Problem description -
Can you copy out every one of the lines below word for word, keeping them in the same order?
++++
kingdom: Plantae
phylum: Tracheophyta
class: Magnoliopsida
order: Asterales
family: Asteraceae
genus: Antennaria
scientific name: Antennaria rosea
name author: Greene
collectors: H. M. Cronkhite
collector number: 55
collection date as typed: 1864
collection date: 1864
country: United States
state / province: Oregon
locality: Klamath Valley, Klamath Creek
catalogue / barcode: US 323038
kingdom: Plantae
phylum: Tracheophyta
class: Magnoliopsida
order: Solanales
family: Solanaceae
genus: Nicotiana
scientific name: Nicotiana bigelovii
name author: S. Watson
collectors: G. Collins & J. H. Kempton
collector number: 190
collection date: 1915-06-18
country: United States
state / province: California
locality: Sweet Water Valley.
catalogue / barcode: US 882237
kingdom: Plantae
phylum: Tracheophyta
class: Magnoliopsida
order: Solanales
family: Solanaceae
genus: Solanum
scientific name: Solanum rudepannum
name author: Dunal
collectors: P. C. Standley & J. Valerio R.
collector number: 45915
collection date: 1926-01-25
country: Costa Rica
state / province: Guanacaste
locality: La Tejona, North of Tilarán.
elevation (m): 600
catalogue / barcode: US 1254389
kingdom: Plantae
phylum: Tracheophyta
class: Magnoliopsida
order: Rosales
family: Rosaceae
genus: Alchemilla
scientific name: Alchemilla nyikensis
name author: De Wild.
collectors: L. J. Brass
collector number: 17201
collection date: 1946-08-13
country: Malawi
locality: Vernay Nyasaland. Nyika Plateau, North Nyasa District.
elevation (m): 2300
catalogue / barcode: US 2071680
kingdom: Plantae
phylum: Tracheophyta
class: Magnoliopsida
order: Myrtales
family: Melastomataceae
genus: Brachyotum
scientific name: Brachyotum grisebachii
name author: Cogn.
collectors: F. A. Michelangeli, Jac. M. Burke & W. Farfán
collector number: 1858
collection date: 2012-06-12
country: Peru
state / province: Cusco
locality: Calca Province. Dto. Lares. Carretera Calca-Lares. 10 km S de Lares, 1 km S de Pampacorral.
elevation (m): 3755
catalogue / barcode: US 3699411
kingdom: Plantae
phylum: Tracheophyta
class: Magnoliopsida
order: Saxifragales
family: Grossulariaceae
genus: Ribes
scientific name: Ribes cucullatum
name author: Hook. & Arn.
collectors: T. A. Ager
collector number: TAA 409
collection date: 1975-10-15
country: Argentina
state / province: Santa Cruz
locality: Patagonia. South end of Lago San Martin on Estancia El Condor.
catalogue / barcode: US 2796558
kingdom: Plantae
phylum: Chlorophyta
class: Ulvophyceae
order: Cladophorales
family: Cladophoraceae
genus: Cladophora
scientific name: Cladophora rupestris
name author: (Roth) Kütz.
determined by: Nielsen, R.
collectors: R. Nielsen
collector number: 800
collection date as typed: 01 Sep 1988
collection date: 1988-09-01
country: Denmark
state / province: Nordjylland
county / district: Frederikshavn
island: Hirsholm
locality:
++++
Task result -
kingdom: Plantae
phylum: Tracheophyta
class: Magnoliopsida
order: Asterales
family: Asteraceae
genus: Antennaria
scientific name: Antennaria rosea
name author: Greene
collectors: H. M. Cronkhite
collector number: 55
collection date as typed: 1864
collection date: 1864
country: United States
state / province: Oregon
locality: Klamath Valley, Klamath Creek
catalogue / barcode: US 323038
kingdom: Plantae
phylum: Tracheophyta
class: Magnoliopsida
order: Solanales
family: Solanaceae
genus: Nicotiana
scientific name: Nicotiana bigelovii
name author: S. Watson
collectors: G. Collins & J. H. Kempton
collector number: 190
collection date: 1915-06-18
country: United States
state / province: California
locality: Sweet Water Valley.
catalogue / barcode: US 882237
kingdom: Plantae
phylum: Tracheophyta
class: Magnoliopsida
order: Solanales
family: Solanaceae
genus: Solanum
scientific name: Solanum rudepannum
name author: Dunal
collectors: P. C. Standley & J. Valerio R.
collector number: 45915
collection date: 1926-01-25
country: Costa Rica
state / province: Guanacaste
locality: La Tejona, North of Tilarán.
elevation (m): 600
catalogue / barcode: US 1254389
kingdom: Plantae
phylum: Tracheophyta
class: Magnoliopsida
order: Rosales
family: Rosaceae
genus: Alchemilla
scientific name: Alchemilla nyikensis
name author: De Wild.
collectors: L. J. Brass
collector number: 17201
collection date: 1946-08-13
country: Malawi
locality: Vernay Nyasaland. Nyika Plateau, North Nyasa District.
elevation (m): 2300
catalogue / barcode: US 2071680
kingdom: Plantae
phylum: Tracheophyta
class: Magnoliopsida
order: Myrtales
family: Melastomataceae
genus: Brachyotum
scientific name: Brachyotum grisebachii
name author: Cogn.
collectors: F. A. Michelangeli, Jac. M. Burke & W. Farfán
collector number: 1858
collection date: 2012-06-12
country: Peru
state / province: Cusco
locality: Calca Province. Dto. Lares. Carretera Calca-Lares. 10 km S de Lares, 1 km S de Pampacorral.
elevation (m): 3755
catalogue / barcode: US 3699411
kingdom: Plantae
phylum: Tracheophyta
class: Magnoliopsida
order: Saxifragales
family: Grossulariaceae
genus: Ribes
scientific name: Ribes cucullatum
name author: Hook. & Arn.
collectors: T. A. Ager
collector number: TAA 409
collection date: 1975-10-15
country: Argentina
state / province: Santa Cruz
locality: Patagonia. South end of Lago San Martin on Estancia El Condor.
catalogue / barcode: US 2796558
kingdom: Plantae
phylum: Chlorophyta
class: Ulvophyceae
order: Cladophorales
family: Cladophoraceae
genus: Cladophora
scientific name: Cladophora rupestris
name author: (Roth) Kütz.
determined by: Nielsen, R.
collectors: R. Nielsen
collector number: 800
collection date as typed: 01 Sep 1988
collection date: 1988-09-01
country: Denmark
state / province: Nordjylland
county / district: Frederikshavn
island: Hirsholm
locality:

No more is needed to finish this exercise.